▽

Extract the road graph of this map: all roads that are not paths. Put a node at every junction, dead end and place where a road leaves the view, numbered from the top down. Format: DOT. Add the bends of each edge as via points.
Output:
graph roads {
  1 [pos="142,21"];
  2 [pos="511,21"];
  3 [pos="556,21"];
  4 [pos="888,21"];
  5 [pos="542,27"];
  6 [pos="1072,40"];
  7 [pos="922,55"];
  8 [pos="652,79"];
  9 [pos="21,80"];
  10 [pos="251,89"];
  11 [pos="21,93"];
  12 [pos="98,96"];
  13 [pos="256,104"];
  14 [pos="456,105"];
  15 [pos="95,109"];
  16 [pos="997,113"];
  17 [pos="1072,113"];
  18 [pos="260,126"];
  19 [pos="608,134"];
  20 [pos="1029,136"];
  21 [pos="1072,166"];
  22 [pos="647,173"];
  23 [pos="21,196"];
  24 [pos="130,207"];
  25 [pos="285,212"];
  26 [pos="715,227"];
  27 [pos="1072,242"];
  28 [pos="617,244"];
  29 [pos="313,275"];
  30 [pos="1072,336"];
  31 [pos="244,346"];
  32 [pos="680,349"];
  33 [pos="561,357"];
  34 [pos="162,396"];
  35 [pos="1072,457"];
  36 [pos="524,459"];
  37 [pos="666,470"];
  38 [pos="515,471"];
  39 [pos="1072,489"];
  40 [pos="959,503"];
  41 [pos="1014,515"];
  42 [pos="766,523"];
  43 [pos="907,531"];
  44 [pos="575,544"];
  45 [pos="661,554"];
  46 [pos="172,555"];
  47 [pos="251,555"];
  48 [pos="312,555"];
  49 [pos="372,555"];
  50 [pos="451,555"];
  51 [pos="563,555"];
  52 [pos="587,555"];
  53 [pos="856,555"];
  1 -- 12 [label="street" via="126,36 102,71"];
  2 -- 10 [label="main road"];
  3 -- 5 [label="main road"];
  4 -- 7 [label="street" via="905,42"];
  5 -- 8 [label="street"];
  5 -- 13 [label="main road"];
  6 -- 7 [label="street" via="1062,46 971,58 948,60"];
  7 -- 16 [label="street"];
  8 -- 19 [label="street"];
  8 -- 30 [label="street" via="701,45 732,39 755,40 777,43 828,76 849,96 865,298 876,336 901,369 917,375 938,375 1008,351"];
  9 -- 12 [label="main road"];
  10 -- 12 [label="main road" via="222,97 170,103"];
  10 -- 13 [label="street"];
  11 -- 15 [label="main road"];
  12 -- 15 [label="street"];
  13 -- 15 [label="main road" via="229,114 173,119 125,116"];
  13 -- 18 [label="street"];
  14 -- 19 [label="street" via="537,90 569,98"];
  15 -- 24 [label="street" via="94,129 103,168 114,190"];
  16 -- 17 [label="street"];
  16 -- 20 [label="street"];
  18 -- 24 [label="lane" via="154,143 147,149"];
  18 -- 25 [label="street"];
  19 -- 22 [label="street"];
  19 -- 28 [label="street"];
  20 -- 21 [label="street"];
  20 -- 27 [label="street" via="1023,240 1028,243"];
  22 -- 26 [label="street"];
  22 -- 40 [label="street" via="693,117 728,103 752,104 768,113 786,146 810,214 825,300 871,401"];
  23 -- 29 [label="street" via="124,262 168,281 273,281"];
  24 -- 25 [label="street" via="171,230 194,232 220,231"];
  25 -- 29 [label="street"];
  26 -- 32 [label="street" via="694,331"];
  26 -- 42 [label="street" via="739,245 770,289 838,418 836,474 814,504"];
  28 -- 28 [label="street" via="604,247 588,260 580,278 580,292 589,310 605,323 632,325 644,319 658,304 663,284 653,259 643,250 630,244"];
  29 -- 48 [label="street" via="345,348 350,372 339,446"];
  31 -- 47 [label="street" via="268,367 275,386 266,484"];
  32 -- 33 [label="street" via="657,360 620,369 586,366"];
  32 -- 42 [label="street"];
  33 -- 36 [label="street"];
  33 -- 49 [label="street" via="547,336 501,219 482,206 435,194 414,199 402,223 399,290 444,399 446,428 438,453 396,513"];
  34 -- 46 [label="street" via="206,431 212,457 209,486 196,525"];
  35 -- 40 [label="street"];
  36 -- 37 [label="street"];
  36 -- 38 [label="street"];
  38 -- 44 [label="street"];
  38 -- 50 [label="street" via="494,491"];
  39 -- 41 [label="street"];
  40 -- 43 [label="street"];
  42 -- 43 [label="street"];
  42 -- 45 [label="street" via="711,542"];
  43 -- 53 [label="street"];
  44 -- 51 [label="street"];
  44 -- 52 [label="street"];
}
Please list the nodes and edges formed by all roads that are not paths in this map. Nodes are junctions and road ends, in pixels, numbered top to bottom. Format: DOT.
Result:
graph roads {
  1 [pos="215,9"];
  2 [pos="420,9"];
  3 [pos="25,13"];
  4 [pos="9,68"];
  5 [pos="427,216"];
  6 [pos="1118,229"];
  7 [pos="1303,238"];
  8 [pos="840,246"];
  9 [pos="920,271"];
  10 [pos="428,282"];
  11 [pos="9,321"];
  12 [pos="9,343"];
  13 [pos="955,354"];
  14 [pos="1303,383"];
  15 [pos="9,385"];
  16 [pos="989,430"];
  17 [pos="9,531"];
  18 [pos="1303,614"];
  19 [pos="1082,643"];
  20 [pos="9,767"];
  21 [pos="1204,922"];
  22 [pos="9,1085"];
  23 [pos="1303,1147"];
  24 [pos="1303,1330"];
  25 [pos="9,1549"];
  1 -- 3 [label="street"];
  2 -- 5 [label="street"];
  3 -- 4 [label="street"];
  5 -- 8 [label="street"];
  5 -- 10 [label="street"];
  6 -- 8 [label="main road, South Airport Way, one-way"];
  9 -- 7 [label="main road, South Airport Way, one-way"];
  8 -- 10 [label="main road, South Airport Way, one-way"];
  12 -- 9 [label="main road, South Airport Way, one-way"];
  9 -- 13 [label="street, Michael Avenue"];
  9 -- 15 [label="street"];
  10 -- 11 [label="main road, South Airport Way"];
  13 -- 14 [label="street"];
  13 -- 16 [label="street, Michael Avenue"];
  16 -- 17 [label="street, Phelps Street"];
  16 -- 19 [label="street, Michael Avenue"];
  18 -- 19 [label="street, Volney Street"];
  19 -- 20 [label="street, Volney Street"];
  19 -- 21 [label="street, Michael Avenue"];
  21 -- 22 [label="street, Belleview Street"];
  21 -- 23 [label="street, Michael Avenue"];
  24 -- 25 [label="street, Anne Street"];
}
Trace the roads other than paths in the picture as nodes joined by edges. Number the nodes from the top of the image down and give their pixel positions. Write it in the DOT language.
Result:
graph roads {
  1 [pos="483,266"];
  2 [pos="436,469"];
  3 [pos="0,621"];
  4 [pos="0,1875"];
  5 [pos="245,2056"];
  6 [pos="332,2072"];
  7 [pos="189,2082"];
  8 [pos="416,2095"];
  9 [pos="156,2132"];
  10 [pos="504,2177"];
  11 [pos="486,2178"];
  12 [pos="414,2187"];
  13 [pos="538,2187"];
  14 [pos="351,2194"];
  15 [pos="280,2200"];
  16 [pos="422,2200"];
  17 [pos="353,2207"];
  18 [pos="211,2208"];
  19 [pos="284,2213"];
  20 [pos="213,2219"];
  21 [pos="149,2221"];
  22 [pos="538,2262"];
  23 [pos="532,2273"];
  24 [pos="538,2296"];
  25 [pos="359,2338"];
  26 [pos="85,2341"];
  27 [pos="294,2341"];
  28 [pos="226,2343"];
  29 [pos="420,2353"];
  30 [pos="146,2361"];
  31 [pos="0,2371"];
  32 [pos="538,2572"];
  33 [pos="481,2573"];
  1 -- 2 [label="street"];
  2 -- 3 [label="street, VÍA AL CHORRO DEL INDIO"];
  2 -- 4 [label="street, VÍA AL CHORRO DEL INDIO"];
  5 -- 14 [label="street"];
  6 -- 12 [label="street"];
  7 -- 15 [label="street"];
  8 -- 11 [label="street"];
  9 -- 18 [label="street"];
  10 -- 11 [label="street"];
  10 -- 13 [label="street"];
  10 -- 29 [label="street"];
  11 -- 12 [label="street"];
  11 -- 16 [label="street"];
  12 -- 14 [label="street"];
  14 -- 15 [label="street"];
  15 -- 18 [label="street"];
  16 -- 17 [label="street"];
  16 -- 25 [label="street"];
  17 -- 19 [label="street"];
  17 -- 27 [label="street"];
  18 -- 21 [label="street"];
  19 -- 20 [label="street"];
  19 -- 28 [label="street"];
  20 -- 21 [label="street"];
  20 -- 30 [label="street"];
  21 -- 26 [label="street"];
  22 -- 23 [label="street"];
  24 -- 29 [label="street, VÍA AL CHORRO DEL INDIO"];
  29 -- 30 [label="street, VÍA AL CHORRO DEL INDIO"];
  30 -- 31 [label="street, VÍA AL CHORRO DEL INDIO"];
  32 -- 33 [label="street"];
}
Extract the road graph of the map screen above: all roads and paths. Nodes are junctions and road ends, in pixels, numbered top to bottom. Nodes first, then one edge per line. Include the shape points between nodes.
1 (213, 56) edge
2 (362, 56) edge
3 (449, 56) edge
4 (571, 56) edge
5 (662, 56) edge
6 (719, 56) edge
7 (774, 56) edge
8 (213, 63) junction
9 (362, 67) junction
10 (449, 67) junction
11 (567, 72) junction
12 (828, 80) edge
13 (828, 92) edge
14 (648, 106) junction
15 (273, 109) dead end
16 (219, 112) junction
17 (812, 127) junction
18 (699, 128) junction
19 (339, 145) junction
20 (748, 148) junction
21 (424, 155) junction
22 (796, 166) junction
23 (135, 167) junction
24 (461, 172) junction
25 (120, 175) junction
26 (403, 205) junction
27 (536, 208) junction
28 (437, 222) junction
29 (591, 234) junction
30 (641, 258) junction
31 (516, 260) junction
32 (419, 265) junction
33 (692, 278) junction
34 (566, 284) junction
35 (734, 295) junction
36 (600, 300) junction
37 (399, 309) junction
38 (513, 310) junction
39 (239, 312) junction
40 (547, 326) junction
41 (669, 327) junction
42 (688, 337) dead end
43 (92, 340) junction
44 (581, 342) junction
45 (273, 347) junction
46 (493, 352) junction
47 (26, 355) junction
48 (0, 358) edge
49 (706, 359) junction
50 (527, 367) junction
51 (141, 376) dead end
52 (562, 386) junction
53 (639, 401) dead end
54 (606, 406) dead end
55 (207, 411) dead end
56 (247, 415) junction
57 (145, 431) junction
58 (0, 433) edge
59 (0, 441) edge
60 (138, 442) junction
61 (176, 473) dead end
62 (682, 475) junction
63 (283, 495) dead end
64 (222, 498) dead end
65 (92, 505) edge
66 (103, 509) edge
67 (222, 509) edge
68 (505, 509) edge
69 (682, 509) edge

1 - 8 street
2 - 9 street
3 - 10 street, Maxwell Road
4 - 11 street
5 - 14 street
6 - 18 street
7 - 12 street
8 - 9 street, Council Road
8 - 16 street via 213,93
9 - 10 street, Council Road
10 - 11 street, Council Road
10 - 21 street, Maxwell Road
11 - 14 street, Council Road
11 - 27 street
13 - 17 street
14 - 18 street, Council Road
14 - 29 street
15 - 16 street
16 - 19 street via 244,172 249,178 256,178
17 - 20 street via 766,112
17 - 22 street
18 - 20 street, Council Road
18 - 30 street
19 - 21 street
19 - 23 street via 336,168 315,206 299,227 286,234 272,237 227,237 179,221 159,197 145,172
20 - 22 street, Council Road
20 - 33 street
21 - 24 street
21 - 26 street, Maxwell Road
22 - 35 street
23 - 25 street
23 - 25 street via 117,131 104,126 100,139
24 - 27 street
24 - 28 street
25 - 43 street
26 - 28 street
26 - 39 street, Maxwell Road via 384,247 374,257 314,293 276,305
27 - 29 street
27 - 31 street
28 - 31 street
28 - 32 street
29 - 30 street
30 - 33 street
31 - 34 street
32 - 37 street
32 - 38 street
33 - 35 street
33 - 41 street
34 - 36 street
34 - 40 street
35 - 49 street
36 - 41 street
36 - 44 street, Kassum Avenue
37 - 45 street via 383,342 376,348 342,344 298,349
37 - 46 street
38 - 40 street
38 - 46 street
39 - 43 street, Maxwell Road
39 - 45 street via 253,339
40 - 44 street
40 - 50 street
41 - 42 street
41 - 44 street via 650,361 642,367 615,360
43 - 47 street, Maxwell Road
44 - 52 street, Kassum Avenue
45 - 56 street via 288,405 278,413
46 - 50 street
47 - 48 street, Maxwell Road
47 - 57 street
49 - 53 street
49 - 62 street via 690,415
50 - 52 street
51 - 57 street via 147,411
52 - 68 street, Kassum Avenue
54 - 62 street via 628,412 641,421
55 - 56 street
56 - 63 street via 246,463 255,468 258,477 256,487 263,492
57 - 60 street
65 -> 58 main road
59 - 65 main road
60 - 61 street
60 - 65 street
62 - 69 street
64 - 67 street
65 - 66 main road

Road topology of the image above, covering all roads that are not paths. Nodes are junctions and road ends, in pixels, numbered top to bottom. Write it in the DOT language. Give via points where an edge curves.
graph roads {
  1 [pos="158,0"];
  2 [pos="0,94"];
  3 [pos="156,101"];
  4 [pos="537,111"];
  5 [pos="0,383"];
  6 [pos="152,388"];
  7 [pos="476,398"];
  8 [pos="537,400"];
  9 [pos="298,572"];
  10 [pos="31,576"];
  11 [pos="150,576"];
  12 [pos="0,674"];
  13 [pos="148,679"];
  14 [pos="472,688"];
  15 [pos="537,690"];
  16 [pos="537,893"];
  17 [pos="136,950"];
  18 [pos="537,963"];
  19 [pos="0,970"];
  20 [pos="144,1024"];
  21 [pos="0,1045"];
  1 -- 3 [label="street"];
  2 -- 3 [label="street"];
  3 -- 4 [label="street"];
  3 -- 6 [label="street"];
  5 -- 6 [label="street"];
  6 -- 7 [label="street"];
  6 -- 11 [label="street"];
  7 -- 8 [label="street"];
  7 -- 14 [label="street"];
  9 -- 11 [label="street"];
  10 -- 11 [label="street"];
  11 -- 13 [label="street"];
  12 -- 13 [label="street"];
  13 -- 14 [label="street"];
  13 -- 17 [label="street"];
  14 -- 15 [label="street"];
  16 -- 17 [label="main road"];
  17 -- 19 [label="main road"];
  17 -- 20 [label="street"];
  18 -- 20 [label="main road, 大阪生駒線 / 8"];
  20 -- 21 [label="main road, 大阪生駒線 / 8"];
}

△

EXERCISE DESCRIPTION ->
Only the lines holding "down" are wanted, so copy each of them from the material.

RESPONSE TO THE TASK ->
Extract the road graph of this map: all roads that are not paths. Put a node at every junction, dead end and place where a road leaves the view, numbered from the top down. Format: DOT. Add the bends of each edge as via points.
Trace the roads other than paths in the picture as nodes joined by edges. Number the nodes from the top of the image down and give their pixel positions. Write it in the DOT language.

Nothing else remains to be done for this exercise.